**Task details**
Please extend the forum post on using whiteboards as context in Fibery, picking up right after its final sentence.

**Excerpt**
# # #

Whiteboard as context (= information) – how to use this 'insight' in Fibery?

hey @Yuri_BC ,
thanks for the connecting impulse! Appreciate that.
I am myself always after keeping discussions organic in forums – and here I am surely the ‘uninitiated’ newbie (which is why I started this as a question :smiling_face:).

As to the ‘translation’ you are giving, I am not sure, though.

In a way, what I propose is very simple – even if the rationale, I felt, needs some explaining / framing (therefore my long texts).
But: It is not an automated graph as in Obsidian (or InfraNodus, or DiagramGPT,…)– which really is a secondary visualization of what is described on the underlying note / metadata level (– see the argument about secondary visualization vs. primary plane of associative + creative work above; and see @Chr1sG in a way making an argument on the basis of this ‘secondary visualization’ misunderstanding (– if I am allowed to call it a misunderstanding :pray: –), and my argument for giving the whiteboard and making connections on it some more ‘constitutional’, ‘authorial’ status).

Actually, while being a very visually oriented person when it comes to knowledge work, I like others came to the conclusion that an automated graph view (especially the global ones) doesn´t really bring anything new to the table in most situations.
So, in a sense I am really arguing for the opposite, that is an interactive schematization, visual nevertheless, that can be actively manipulated in the course of knowledge work (I strongly believe in enactivist, constructive knowledge philosophies…). If one can´t interact with it, it is rarely ‘knowledge’… (Here I concur w/ the sentiment voiced by @njyo in the context of one of the graph discussions you referenced: Fibery for knowledge management, what I desire - #3 by njyo )

What I simply expected – and what I want – is a way to register on entity level every instance / act of an entity being placed / created on a whiteboard. This is not what is happening in Obsidian around the graph. And – in difference to the auto-graphs of Obsidian and the like – I am understanding a whiteboard as something that indeed can be constructed and played around with by the users (any idiosyncratic mapping they ‘come up’ with, because of … whatever relevancy they ascribe to the cluster for whatever professional reason).

But really – and this is where a lot of my looong text writing comes from – it is about a kind of 180° swap vis-a-vis things like automated graph representations and generally secondary visualization post factum
– Looking through your links, there is indeed one which really is talking about exactly the same thing. and in a very concise manner; and already in 2021! (– so thank you for making me aware of that! :pray:).

# # #

**Given data**
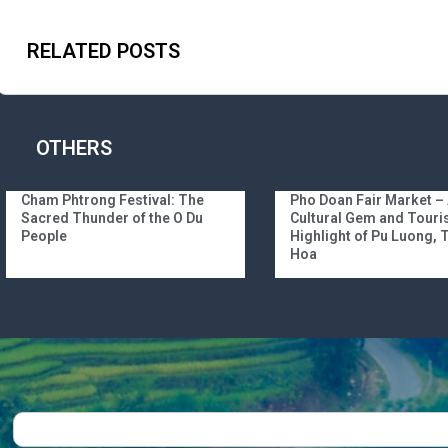
RELATED POSTS
OTHERS
Cham Phtrong Festival: The
Pho Doan Fair Market –
Sacred Thunder of the O Du
Cultural Gem and Tour
People
Highlight of Pu Luong,
Hoa
Search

# # #

**Exercise result**
It´s @rothnic who wrote it up in a lucid paragraph:

There are systems/business modeling languages (SysML, BPMN) that implement structured visual modeling concepts that do define explicit and reusable relationships. So, with these systems, you are building the model visually, which is then turned into a database under the hood that can be queried, generate reports, etc. With Fibery and other general-purpose tools you are modeling the relationships and entering the data more directly, then generating visualizations from that database. So it is generally coming at this from the opposite direction.

[ … … just, that I would add: I am also not sure when talking about canvasses, whiteboards etc, we are at all remaining in the conceptual space of ‘graphs’ and ‘trees’ in their stricter logical and technical sense. – This is why I rather use the terms ‘concept map’ and ‘graphical model’, ‘idealized cognitive model’ etc.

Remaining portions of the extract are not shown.